7:30 p.m. July 20: Canadian piano virtuoso and 11-time Grammy nominee Marc-Andre Hamelin, a longtime SFP collaborator, returns to perform works by C.P.E. Bach, Beethoven and the world premiere of his own piece, “Nowhere Going Fast,” for which he will be joined by the Alexander String Quartet.

Jazz pianist Aaron Diehl makes his San Francisco Performances debut with a program that connects the dots between jazz and classical traditions on July 21. (Courtesy of Maria Jarzyna)

7:30 p.m. July 21: Making his SFP recital debut, the gifted jazz pianist Aaron Diehl brings a program designed to reveal the cross currents of the jazz and classical traditions, performing music by William Grant Still, Duke Ellington, Roland Hanna, Nathaniel Dett and others.
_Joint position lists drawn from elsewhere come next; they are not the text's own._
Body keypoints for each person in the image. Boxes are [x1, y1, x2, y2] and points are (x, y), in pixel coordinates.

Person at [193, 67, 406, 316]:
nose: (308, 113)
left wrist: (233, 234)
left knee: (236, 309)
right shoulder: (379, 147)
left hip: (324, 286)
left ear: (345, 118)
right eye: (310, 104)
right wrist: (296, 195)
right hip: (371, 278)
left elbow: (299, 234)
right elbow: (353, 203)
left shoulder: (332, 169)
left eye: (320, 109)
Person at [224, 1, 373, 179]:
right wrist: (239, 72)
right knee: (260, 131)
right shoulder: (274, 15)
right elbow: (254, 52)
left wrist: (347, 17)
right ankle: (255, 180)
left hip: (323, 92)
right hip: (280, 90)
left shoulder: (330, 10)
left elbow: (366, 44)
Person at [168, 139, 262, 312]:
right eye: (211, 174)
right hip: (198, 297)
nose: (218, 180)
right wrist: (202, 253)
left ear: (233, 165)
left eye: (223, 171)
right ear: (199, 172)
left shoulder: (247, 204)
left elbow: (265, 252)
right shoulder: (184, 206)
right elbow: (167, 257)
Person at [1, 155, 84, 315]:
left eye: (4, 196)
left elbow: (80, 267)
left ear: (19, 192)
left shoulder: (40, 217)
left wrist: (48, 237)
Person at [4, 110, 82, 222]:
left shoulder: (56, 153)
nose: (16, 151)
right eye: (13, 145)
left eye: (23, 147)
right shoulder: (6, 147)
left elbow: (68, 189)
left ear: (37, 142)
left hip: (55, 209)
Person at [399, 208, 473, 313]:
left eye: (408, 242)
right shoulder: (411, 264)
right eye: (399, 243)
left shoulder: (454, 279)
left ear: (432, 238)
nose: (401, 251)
7:30 p.m. July 23: Composer-pianist Timo Andres, who put together two of SFP’s virtual “Front Row” programs during the pandemic, is back in person to perform works of his own and those by Ned Rorem, Duke Ellington, Robert Schumann, Ann Southam and Claude Debussy.

Violinist Jennifer Koh will play a San Francisco Performances program with composer-pianist Timo Andres and cellist Jay Campbell on July 24. (Courtesy of Christina Walker)

7:30 p.m. July 24: Andres returns to the stage with violinist Jennifer Koh and cellist Jay Campbell of the JACK Quartet to close out the “Summer Music Sessions” with his own music and works by Leoš Janáček.